The time for the XR, SSC P4/P7 and the MCE have passed.

A better bet for the 5D mag would be an SST-50 driven at 5 amps for good throw and high Lumen output.

Curt


----------



## fyrstormer (Jul 23, 2010)

Come to think of it, there IS a V-bin P4, because I have a prototype in my McGizmo Ti-PD-S. Not that it's really a going concern at this point, but hey...the more you know...

Anyway, the XP-G is slightly harder to focus tightly than the XR-E is, on account of the larger emitter die, but it more than makes up for it in increased brightness. I have a couple of XP-G lights, one of which runs on just a single AA battery, and they put my XR-E lights to shame in terms of brightness. Any throw you lose due to softer focus you'll regain due to increased brightness.


----------



## Cole07 (Jul 24, 2010)

Bleh :sick2: you guys are killing me! I'm no insane modder. I want a bright bright light that will throw pretty well.
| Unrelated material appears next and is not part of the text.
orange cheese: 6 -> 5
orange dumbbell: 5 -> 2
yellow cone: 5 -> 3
The closest I have to that is a Rebel Mag 3D which does an O.K. job at throw, but its not very bright. Now I'm stuck in the middle and don't know what to do... :mecry:


----------



## Nitroz (Jul 24, 2010)

Cole07 said:


> Bleh :sick2: you guys are killing me! I'm no insane modder. I want a bright bright light that will throw pretty well. The closest I have to that is a Rebel Mag 3D which does an O.K. job at throw, but its not very bright. Now I'm stuck in the middle and don't know what to do... :mecry:



I would say start with the less expensive emitter, the xp-g since this will be your first mod that way if you mess up you wont be throwing $33 down the drain.


----------



## kaichu dento (Jul 24, 2010)

With all the experts gathered together here, can I put an xp-g into a light designed for the xr-e?


----------



## Nitroz (Jul 24, 2010)

kaichu dento said:


> With all the experts gathered together here, can I put an xp-g into a light designed for the xr-e?



You can but be prepared for a much larger hotspot, especially in a small reflector light. The best reflector I have seen for the xp-g is the 41 x 31 smooth reflector, it has great throw and lots of spill.
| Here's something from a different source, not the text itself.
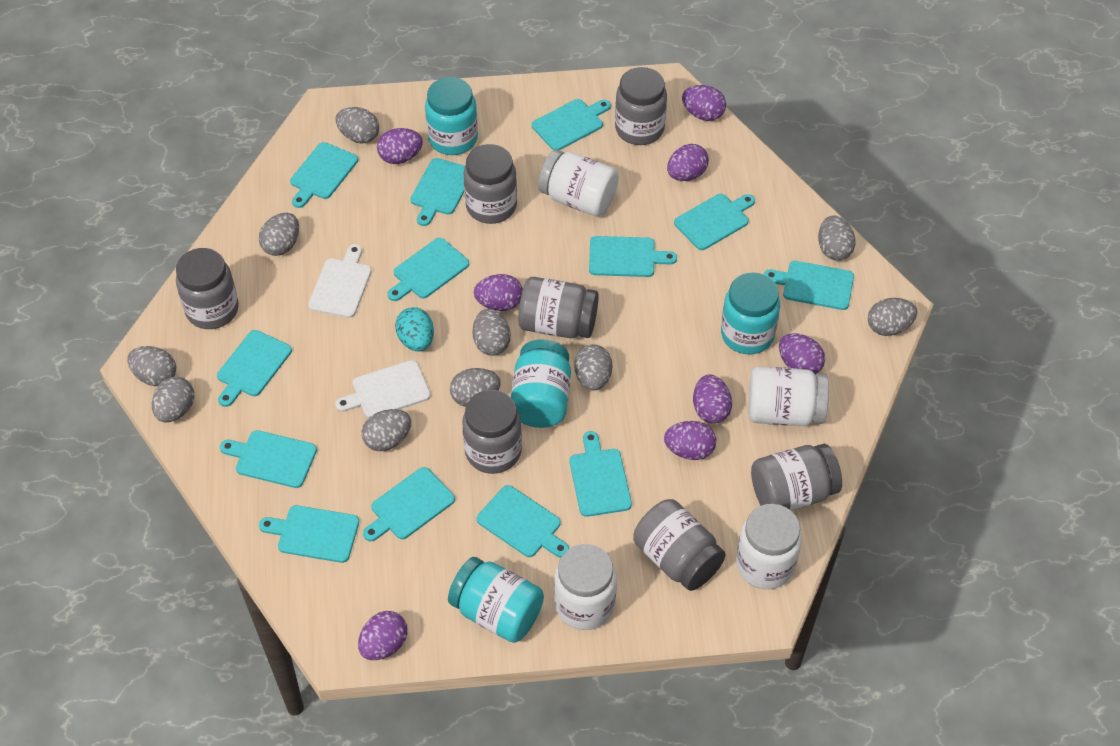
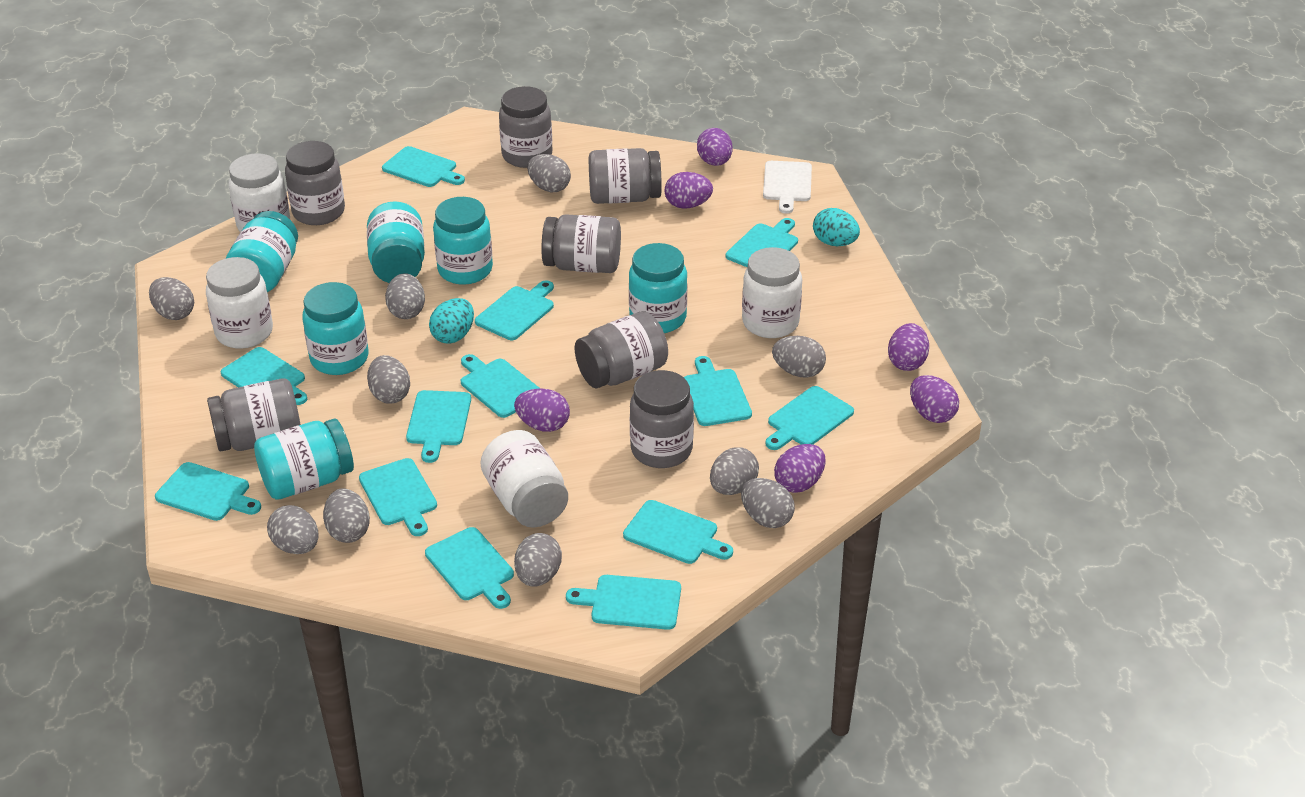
purple egg: 8 -> 6
turquoise egg: 1 -> 2
turquoise jar: 4 -> 6
white cutting board: 2 -> 1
What light is it that you want to swap in the xp-g?


----------



## John_Galt (Jul 24, 2010)

Cole07 said:


> You know what, if I am going to lug around a huge 5D it might as well be friggin bright and throw well! I'm headed for the MC-E/P7 route now. What do ya think?
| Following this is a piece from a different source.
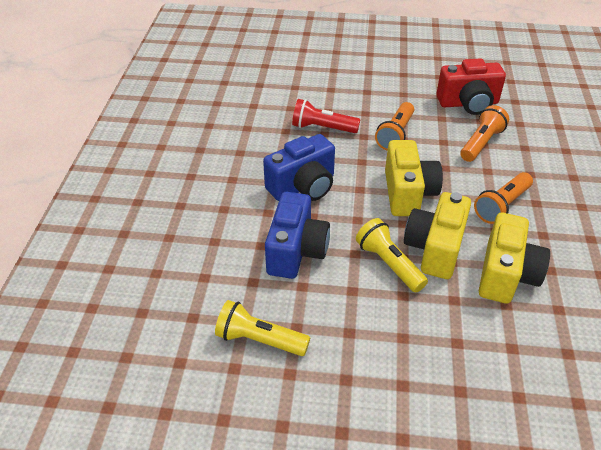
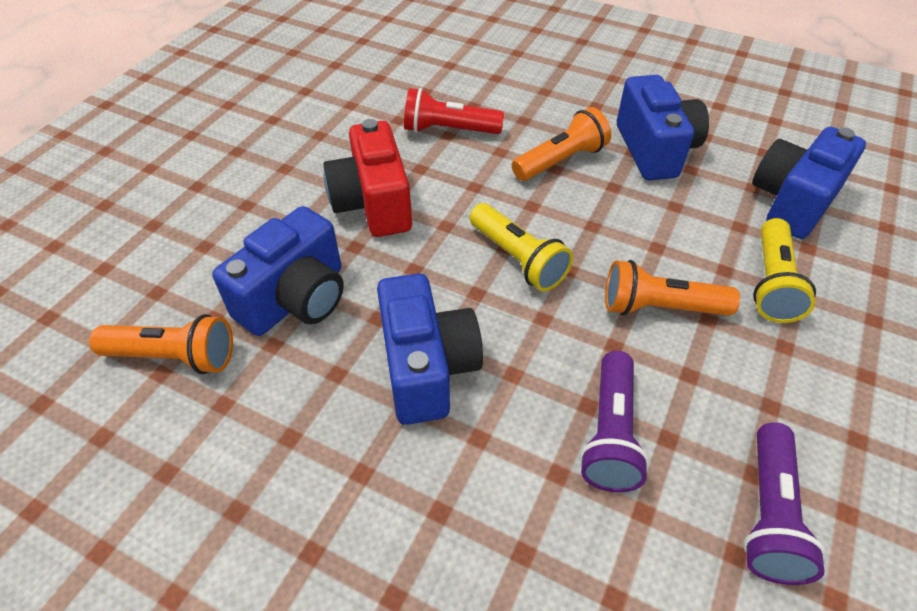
blue camera: 2 -> 4
purple flashlight: 0 -> 2
yellow camera: 3 -> 0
Any multi-die LED's (ie: SSC P7/Cree MC-E) or large die LED's (ie: SST50/90) will be very bright floody lights with some "punch." Not a super tight beam that throws a mile. Check out some of the other Mag mods for inspiration and help.

Oh, and the P7/MC-E will have a doughnut hole in the center of the hot spot if you use a smooth reflector.


----------



## kaichu dento (Jul 24, 2010)

Nitroz said:


> You can but be prepared for a much larger hotspot, especially in a small reflector light. The best reflector I have seen for the xp-g is the 41 x 31 smooth reflector, it has great throw and lots of spill.
> 
> What light is it that you want to swap in the xp-g?


D10, L0D so small reflector lights mostly I guess. I like large hotspots with smooth edges and well lit spill.


----------



## Nitroz (Jul 24, 2010)

kaichu dento said:


> D10, L0D so small reflector lights mostly I guess. I like large hotspots with smooth edges and well lit spill.



It will work but I know some have done mods to the above lights with the XP-G and the output to the eye looks to be less because of the larger die.


----------



## kaichu dento (Jul 24, 2010)

As long as the beam pattern is smooth I'm happy!


----------



## LEDninja (Jul 25, 2010)

The LED is only one part of the throw equation. Reflector shape and size or optic especially aspherics can improve throw quite a bit.

The SSC-P7 is famous for being floody. That is because for the first 2 years all the lights come from DX and they have small reflectors.
In a Mag P7 or Fenix TK40, the bigger reflector changes everything.
Mag P7 left, MTE P7 right.






I took this to the extreme once.
Terralux TLE-1F '50 lumen' in a 6V lantern vs MTE P7 '900 lumen'




I got my beamshots reversed.
MTE P7 '900 lumen' left, Terralux TLE-1F '50 lumen' right. Notice how much more throw the big 4 inch reflector gets with an LED 1/10th the power.





I do not recommend the P7/MCE because of the need to defocus to avoid the gaps between the dies from showing up, but if you can find the right reflector/optic the XP-G should work fine.


----------



## Cole07 (Jul 25, 2010)

I change my mind a lot. Instead of throw, I want a wall of light. I already have a thrower good for about 200+ meters, a rebel mag 3D. So now I want a wall of light. P7 or MC-E is the question now...


----------



## GarageBoy (Jul 31, 2010)

IIRC, the P7 is a bit larger and is more common. OTOH, you can wire the dies of the MC-E individually


----------